The Bush Administration and FEMA — along with former RNC head turned lobbyist turned Governor Hailey Barbour — just said screw the poor, let’s build more casinos and luxury accommodations. Again. I’m not kidding. Via Digby:

While thousands of Mississippians who lost their homes to Hurricane Katrina remain in FEMA trailers, the federal government on Friday approved a state plan to spend $600 million in grants earmarked for housing on a major expansion of the state-owned port — a project that could eventually include casino and resort facilities.

[...]

The money in question is part of $5.5 billion in HUD Community Development Block Grants (CDBG) that Congress authorized for Mississippi after Hurricane Katrina struck on Aug. 29, 2005. Administered by the Mississippi Development Authority, about $3.4 billion was allocated to replace and repair some of the nearly 170,000 owner-occupied homes destroyed or damaged by the storm. Another $600 million was set aside for programs to replace public housing, help small landlords fix their units and foster construction of new low- and moderate-income housing.

Scout Prime has more.
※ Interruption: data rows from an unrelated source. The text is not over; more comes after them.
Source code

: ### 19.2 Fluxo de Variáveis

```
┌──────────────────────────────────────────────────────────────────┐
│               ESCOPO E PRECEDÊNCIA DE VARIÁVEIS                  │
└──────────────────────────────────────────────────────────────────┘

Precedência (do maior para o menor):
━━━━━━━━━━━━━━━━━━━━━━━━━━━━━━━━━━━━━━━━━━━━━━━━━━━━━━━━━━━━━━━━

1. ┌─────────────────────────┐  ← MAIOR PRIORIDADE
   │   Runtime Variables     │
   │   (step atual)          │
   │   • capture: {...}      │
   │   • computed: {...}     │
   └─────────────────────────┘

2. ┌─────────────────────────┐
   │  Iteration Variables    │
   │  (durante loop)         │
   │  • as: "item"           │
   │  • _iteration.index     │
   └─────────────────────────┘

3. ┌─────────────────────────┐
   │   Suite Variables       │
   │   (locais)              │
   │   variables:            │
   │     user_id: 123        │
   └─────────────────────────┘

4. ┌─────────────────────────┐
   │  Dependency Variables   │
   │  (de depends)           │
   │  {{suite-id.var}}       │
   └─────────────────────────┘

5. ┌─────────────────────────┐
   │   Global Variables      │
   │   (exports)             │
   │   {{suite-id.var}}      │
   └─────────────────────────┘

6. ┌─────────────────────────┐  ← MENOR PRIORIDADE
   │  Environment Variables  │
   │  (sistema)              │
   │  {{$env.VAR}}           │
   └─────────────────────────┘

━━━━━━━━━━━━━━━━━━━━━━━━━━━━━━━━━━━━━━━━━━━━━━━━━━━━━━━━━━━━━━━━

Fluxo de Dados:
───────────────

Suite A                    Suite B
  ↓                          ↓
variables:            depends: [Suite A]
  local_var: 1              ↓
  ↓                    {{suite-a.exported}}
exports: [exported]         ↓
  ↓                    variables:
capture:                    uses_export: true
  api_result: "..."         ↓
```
Well, what’s wrong with being stuck in FEMA trailers because there is no where else to move to that these folks can afford? Here’s what’s wrong:

FEMA "ignored, hid and manipulated government research on the potential impact of long-term exposure to formaldehyde" on Katrina and Rita victims now living in the FEMA trailers, the congressmen wrote in a letter to Homeland Security Secretary Michael Chertoff, whose department includes FEMA.

Reps. Brad Miller (N.C.) and Nick Lampson (Tex.) cited agency documents given to Congress in alleging that the federal Centers for Disease Control and Prevention — generally considered a repository of nonpartisan scientific expertise — was "complicit in giving FEMA precisely what they wanted" to suppress the adverse health effects….
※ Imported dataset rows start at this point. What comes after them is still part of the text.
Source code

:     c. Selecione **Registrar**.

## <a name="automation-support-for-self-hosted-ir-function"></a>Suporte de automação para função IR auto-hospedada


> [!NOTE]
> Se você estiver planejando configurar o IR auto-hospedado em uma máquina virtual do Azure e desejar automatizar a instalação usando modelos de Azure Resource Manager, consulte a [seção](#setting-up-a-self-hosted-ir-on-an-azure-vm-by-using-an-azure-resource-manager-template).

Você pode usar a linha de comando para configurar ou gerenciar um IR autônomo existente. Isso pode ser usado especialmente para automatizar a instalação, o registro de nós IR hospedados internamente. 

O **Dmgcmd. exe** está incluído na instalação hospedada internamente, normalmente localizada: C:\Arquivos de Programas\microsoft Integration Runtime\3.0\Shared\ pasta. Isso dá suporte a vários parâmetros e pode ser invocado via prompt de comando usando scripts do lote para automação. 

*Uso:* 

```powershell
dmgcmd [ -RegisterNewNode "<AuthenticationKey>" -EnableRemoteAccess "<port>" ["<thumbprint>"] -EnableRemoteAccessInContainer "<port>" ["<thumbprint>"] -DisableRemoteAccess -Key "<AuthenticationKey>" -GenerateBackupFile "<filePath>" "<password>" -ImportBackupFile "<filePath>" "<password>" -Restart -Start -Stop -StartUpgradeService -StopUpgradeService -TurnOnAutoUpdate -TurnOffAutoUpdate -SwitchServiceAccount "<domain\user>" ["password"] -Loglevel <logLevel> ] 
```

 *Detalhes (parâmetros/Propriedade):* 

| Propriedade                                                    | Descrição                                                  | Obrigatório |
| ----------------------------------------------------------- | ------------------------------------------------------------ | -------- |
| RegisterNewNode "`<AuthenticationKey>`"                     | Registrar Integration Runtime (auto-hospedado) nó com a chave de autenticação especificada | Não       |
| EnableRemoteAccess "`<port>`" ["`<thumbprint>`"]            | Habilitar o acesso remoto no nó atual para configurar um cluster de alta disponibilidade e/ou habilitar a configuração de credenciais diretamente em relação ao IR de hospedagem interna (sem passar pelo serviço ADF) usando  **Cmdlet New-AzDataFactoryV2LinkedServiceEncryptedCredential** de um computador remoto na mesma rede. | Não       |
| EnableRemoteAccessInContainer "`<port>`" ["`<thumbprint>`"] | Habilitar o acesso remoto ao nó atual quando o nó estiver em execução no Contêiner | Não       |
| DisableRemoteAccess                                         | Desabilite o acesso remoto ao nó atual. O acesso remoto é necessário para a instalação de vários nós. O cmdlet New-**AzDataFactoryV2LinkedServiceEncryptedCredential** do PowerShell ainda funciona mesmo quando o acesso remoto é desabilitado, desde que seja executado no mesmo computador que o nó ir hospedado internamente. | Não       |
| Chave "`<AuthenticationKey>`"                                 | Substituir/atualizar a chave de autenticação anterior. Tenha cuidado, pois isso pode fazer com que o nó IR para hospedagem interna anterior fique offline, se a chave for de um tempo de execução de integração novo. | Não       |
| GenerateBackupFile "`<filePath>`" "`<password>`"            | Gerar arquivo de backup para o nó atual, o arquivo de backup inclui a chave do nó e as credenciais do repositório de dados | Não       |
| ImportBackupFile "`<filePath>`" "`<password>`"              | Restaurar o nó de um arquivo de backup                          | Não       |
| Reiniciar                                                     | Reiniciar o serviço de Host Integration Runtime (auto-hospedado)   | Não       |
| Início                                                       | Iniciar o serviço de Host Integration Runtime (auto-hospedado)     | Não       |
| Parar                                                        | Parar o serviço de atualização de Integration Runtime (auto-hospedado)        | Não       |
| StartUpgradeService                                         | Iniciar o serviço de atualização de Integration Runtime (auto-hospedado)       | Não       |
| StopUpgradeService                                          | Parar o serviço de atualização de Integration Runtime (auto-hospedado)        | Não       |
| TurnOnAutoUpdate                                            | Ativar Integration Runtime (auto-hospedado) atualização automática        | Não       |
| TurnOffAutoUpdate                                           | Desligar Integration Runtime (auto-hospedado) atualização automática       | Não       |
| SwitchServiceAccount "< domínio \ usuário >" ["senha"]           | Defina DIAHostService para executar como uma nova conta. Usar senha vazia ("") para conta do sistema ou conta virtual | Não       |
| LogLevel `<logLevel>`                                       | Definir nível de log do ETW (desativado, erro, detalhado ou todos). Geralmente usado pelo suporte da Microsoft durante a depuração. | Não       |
"Honest scientific studies don’t start with the conclusion, and then work backwards from there," Miller said….

"For those who are too poor to live elsewhere, FEMA’s position remains as it was in 2006: there are no possible adverse health effects that can’t be cured by opening the windows," they added.

So, in sum, if there is no affordable housing because the grant money set aside for building it has been sucked up by big money donor casino interests, and if there is nowhere else for the very poor to live because said affordable housing does not exist in their location, and said very poor have no means of transportation to go elsewhere…it’s okay if they are trapped in a carcinogenic, toxic trailer provided knowingly by our own government who has spent more effort suppressing evidence of the formaldehyde toxicity and protecting it’s own employees from said toxicity than they have trying to resolve the lack of enough housing problem for their fellow Americans in need. Does that about cover it? (All of the preceding links in this paragraph are YouTubes from testimony and press briefings on this issue. And all are appalling.)